Here’s a outline map of Europe:

map debt to gdp

The countries coloured in purple are bankrupt. They can never repay the debts they have, but still they keep on borrowing more. Big financial institutions keep lending money to these countries because they believe that, when the proverbial hits the fan, these countries will be bailed out by confiscating citizens’ savings as was done in Cyprus.

The countries coloured red (Spain, France, UK) are moving ever closer to bankruptcy. (I don’t know why Germany is coloured red).

Now, here are some figures:

government debt per person

(I apologise that the chart isn’t clear but you can see the original at https://www.google.co.uk/search?hl=en&site=imghp&tbm=isch&source=hp&biw=1354&bih=613&q=government+debt+by+country&oq=government+debt&gs_l=img.1.2.0l7j0i30l3.1634.5839.0.9736.15.11.0.4.4.0.74.533.10.10.0….0…1ac.1.64.img..1.14.551.Qz335mB-N7U#imgrc=8eNVaRvO26ll7M%3A  )

The left-hand column shows Government debt per person in 2014 and the right-hand column Government debt as a percentage of GDP. The right-hand column is probably the most important and on it Japan is number one followed by Greece, Portugal, Italy, UK, Ireland and Belgium.

If something cannot go on forever, it will stop. If governments cannot go on borrowing forever, they will have to stop.

When governments can no longer borrow and are still overspending, there are only four ways out:

  1. Massively cut spending leading to widespread misery, social breakdown and chaos – Venezuela?
  2. Default on the debt causing a financial crisis that will make 2008 look like a picnic
  3. Inflate away the debt by encouraging inflation and the destruction of people’s savings (Britain in the 1970s)
  4. Confiscate ordinary people’s savings to rescue the banks that have loaned money to countries that would never be able to repay the loans

It’s easy to make hyperbolic predictions about the future and most scares actually never happen in reality. But a world where the most indebted countries are stagnating economically while increasing their debt levels isn’t anyone’s idea of a bright future.

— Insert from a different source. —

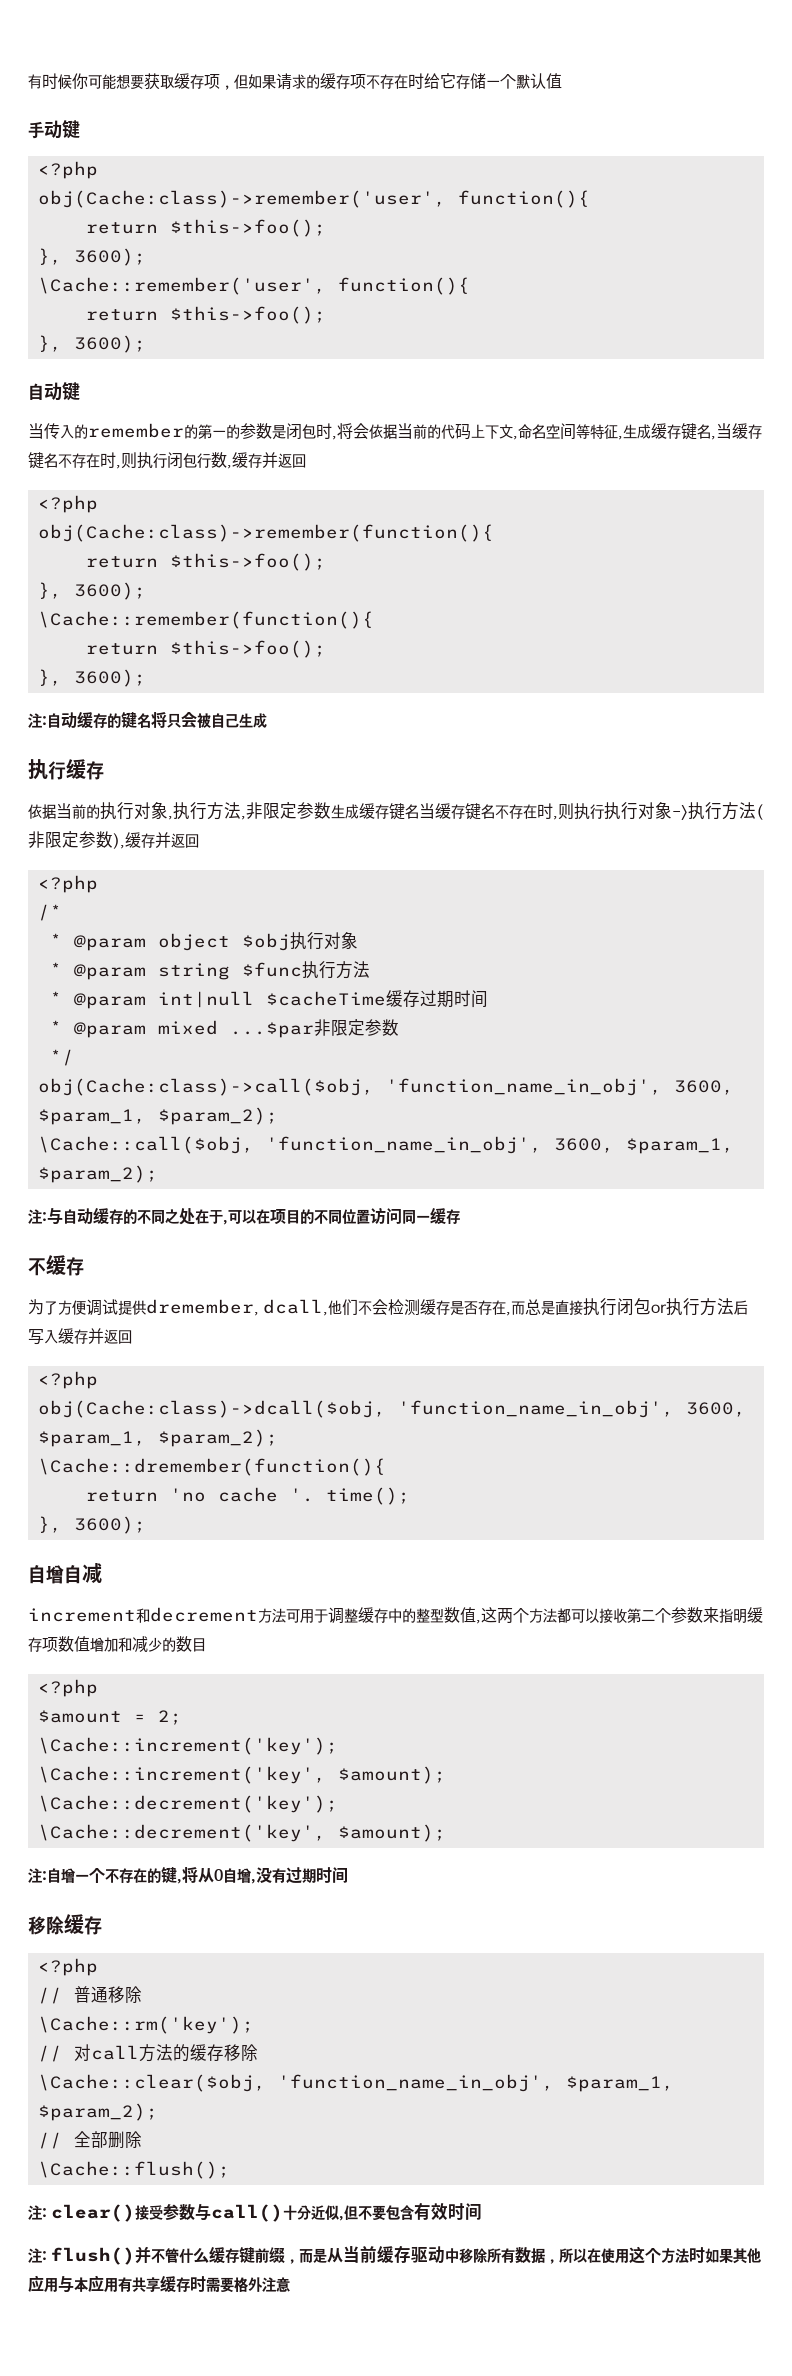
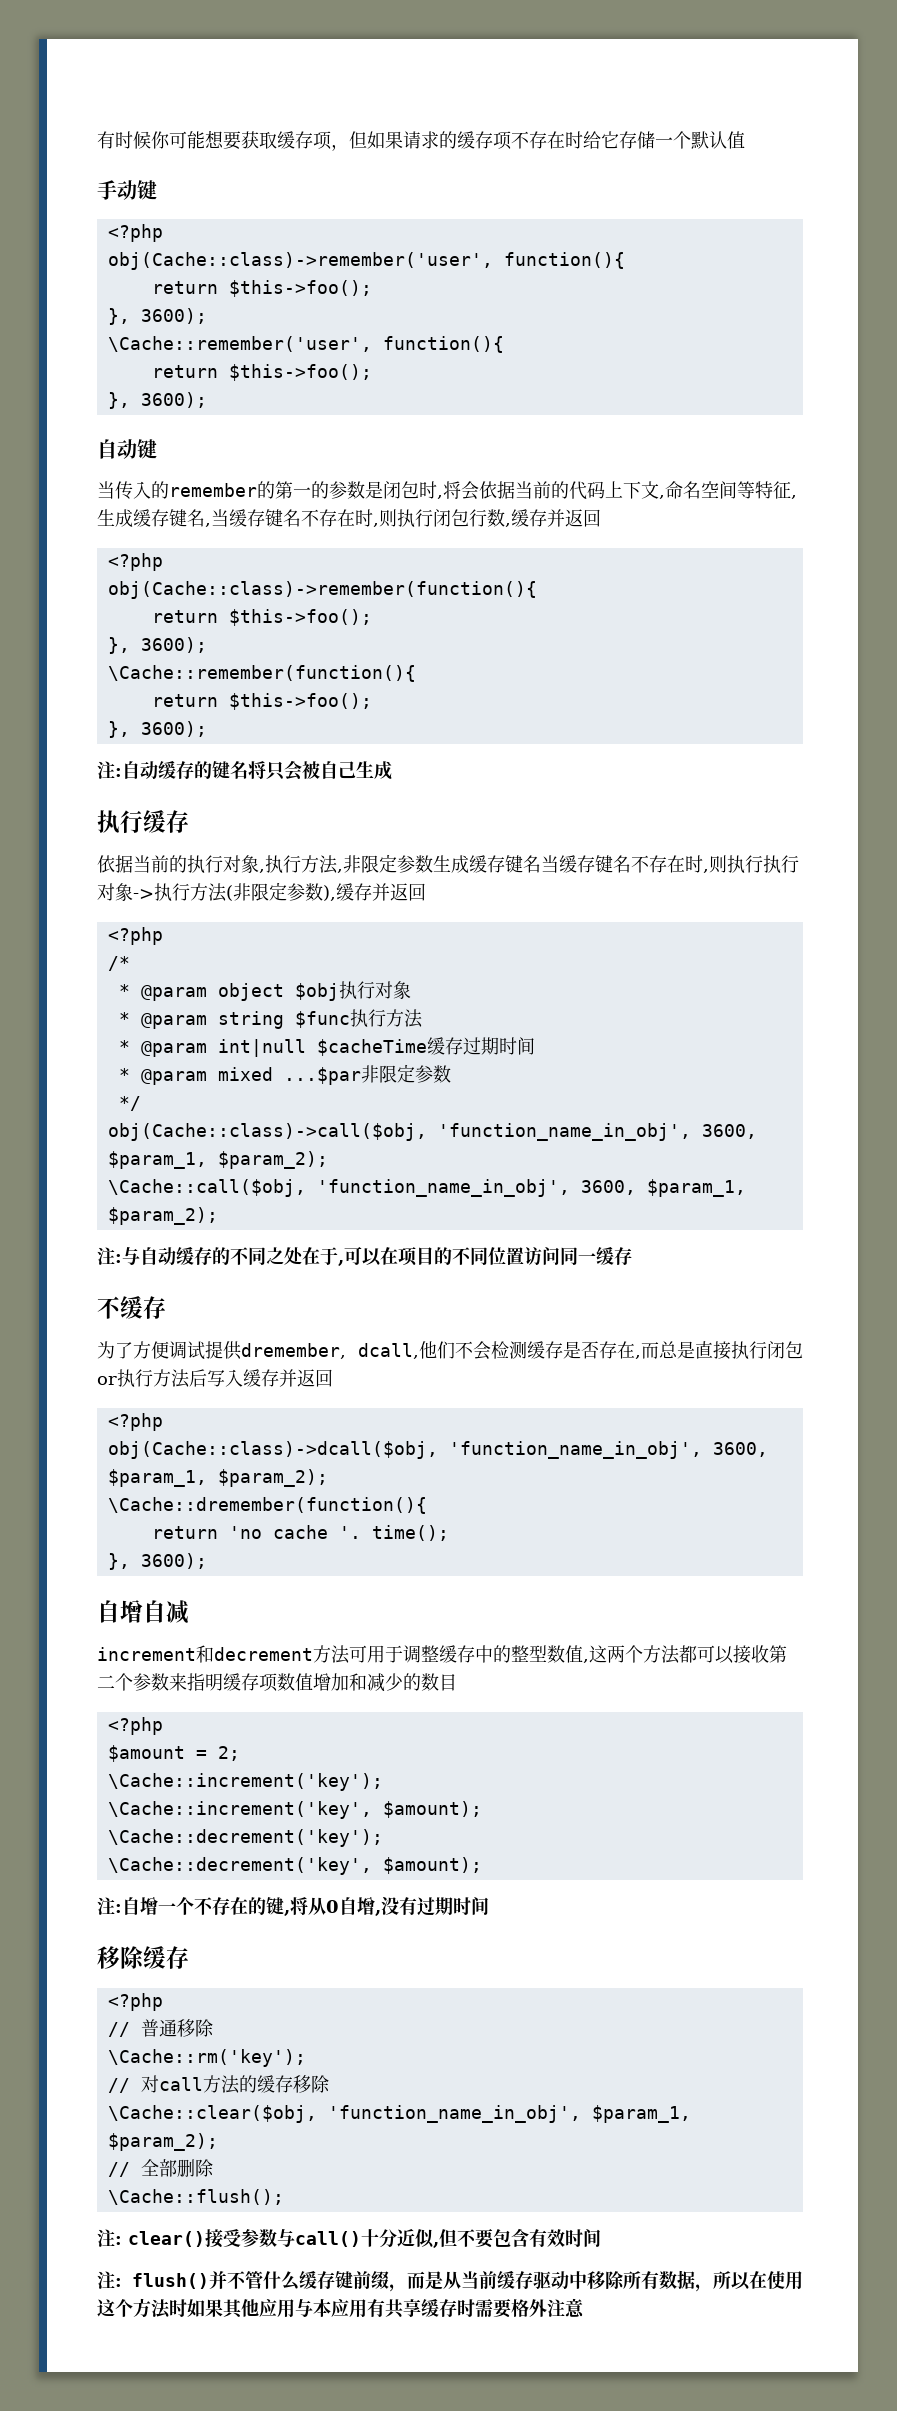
[37,190,446,208] obj(Cache:class)->remember('user', -> [107,252,493,270] obj(Cache::class)->remember('user',
[37,524,494,542] obj(Cache:class)->remember(function(){ -> [107,581,537,599] obj(Cache::class)->remember(function(){
[37,1078,374,1096] obj(Cache:class)->call($obj, -> [107,1123,427,1141] obj(Cache::class)->call($obj,
[37,1400,386,1418] obj(Cache:class)->dcall($obj, -> [107,1441,438,1459] obj(Cache::class)->dcall($obj,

What will happen? I haven’t a clue, but it won’t be pretty. And if I was Spanish, Italian, Greek or Portuguese, I would have moved my savings to a bank in Germany or the Netherlands (or perhaps even to Australia, Canada or New Zealand) because you’re a sitting duck for financial expropriation when your government can no longer borrow and decides to ‘do a Cyprus’.